お願いだから、つかまえて
「ちょっと待て。」
そそくさと病室を出て、そのまますれ違おうとした佐々木くんを修吾が呼び止めた。
目にも止まらぬ速さで、その胸倉を掴んで、佐々木くんの背を病室の外の壁に打ち付けていた。されるがままよろめいた佐々木くんの背骨から鈍い音が鳴った。
「修吾、ちょっと、ここ病院…」
さすがに咎めたけれど。
佐々木くんが今ここにいるということは修吾より先に私が連絡していたのだと修吾が思うのも、また当然で、何から何まで私の落ち度だった。
佐々木くんは相変わらずそこまで距離を詰められても修吾と目を合わせようとはしないし。

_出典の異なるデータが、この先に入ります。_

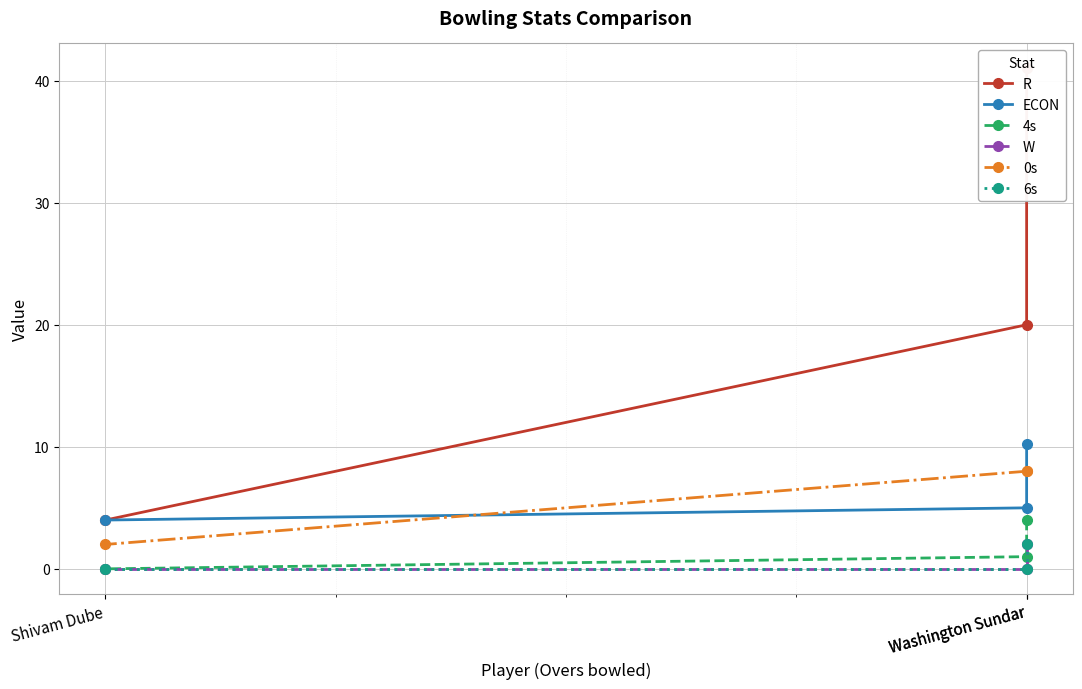

True or false: 6s has a value of -1.1 at Shivam Dube.

False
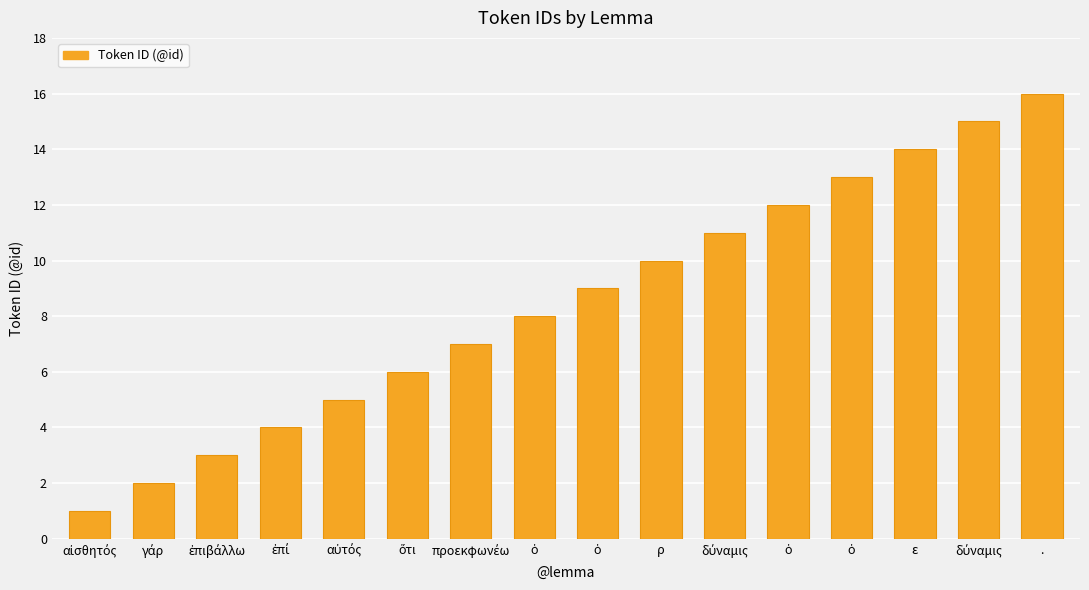

Reading right to left, what are all the values shown in this chart?

16	15	14	13	12	11	10	9	8	7	6	5	4	3	2	1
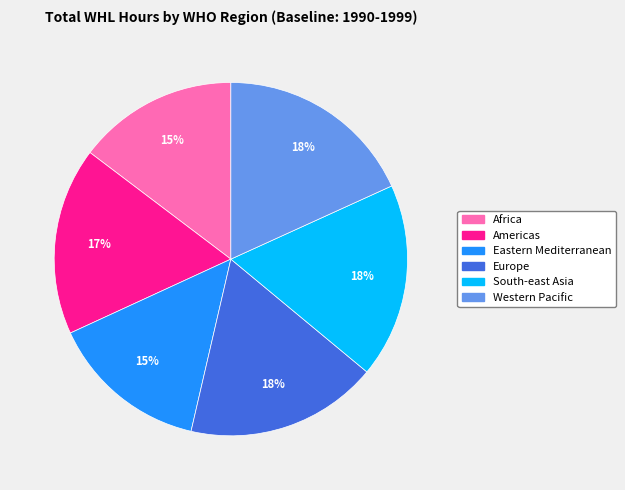

The Eastern Mediterranean slice represents 15% of the pie. True or false?

True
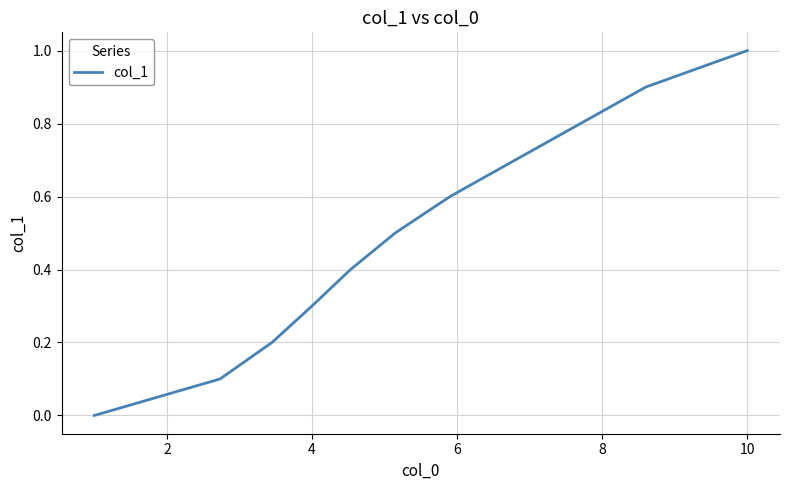

What is the difference between the maximum and minimum values?

1.0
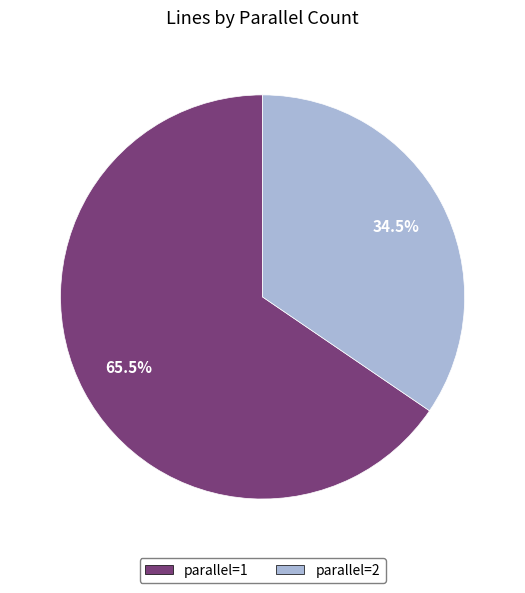

Do parallel=1 and parallel=2 together represent more than half of the pie?

Yes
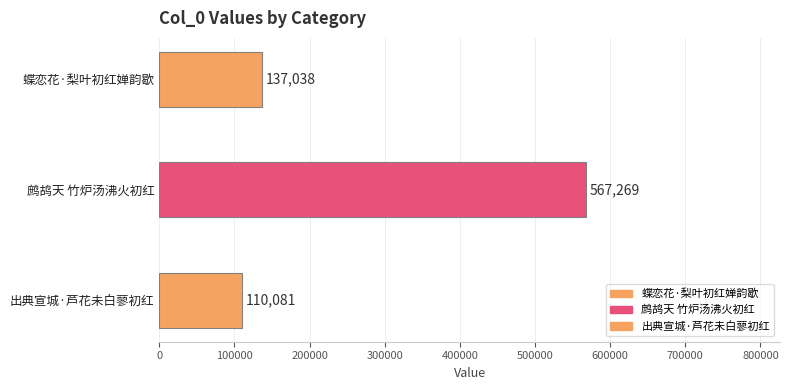

At which category does the chart reach its peak across all series?

鹧鸪天 竹炉汤沸火初红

詰め寄ったものの、怒鳴り散らすわけにもいかず、修吾も黙り込んで。
短い沈黙の間、私はなんとか二人を引き離そうとしたけれど、それも修吾の神経を逆撫でしたようだった。
「お前…お前の、せいでっ…」
それはきっと、修吾の本心だと、痛いほどに感じた。
修吾は声を張り上げるようなことはしなかったけれど、その響きには憎悪とも呼べるほどの激しさがあった。

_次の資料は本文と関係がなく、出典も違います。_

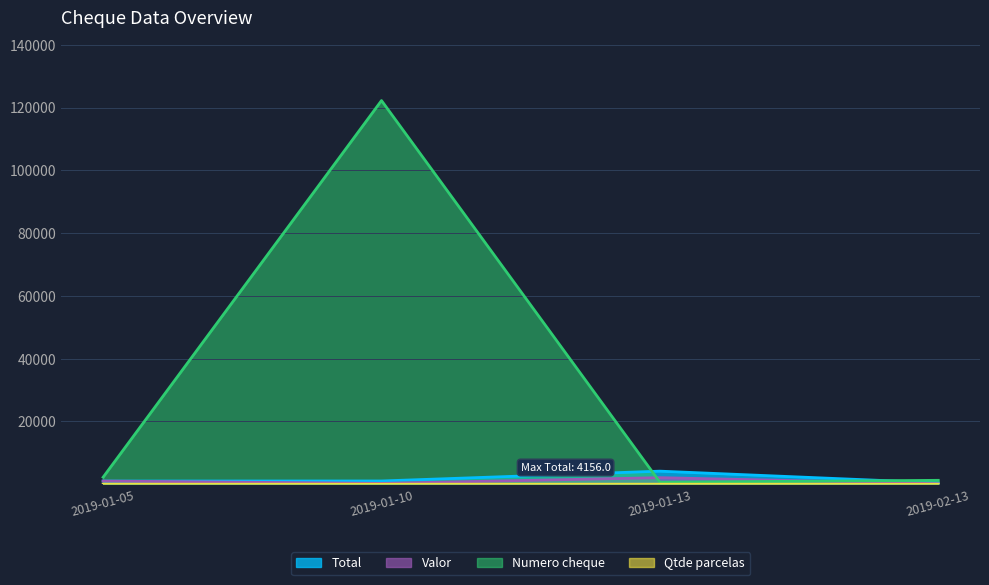

At which category does Valor reach its first local peak?

2019-01-13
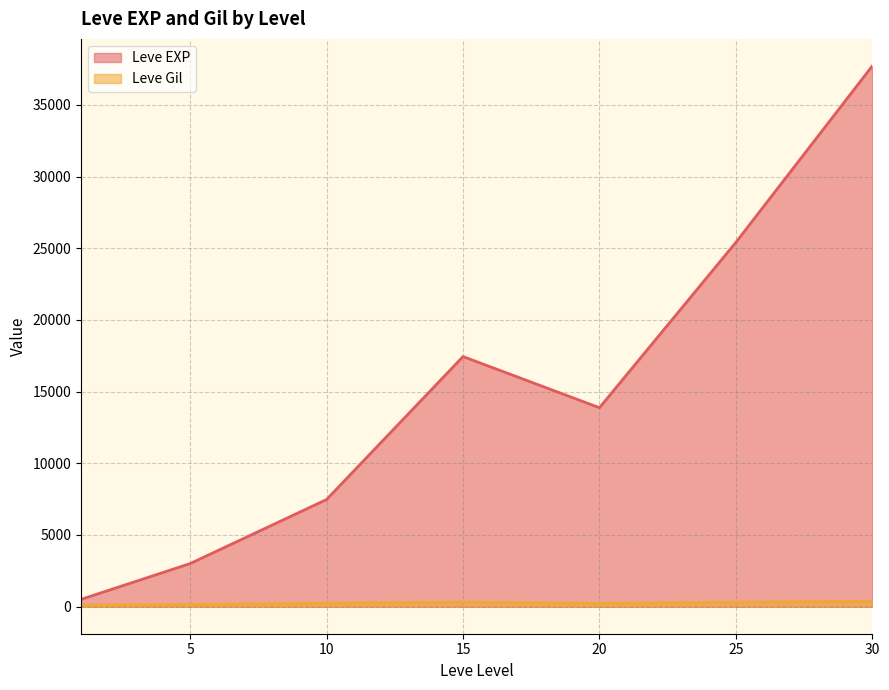

How many series are shown in this chart?

2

なにか質量があるものをぶつけられたみたいに、一瞬佐々木くんが顔をしかめて。
それから顔を上げて、レンズの奥から修吾の目を見た。
「…あなたが、ちゃんとつかまえておかなかったからじゃないですか。」
修吾はもちろん、私の虚をも突く、前触れのない反撃だった。
「これだけの人を、周りの男が放っておくと思いますか。今まで何もなかったのなら、それは理紗さんの良識に頼った関係だったんじゃないですか。」
「さ、佐々木くん!」
いきなり、何を言い出すの。
修吾の頭にカッと血が上ったのがわかった。次こそ怒鳴りつけておかしくなかった。
「ーーー………っ!!」
…だけど、そのまま、言葉を発さずに、修吾は口を閉じた。
唇を噛んだその表情が、それは彼が一番他人に言われたくなかった台詞だったんだと、私に悟らせた。
そんな、どうして。
良識なんて。
「言っておきますけど、全部僕が無理やり始めたことですよ。」
「…っ、お前、よくもっ…」
「理紗さんが簡単に浮気なんかすると思いますか。あなたのほうが彼女と付き合い長いんですよね。あなたのほうがよくわかるはずじゃないですか。」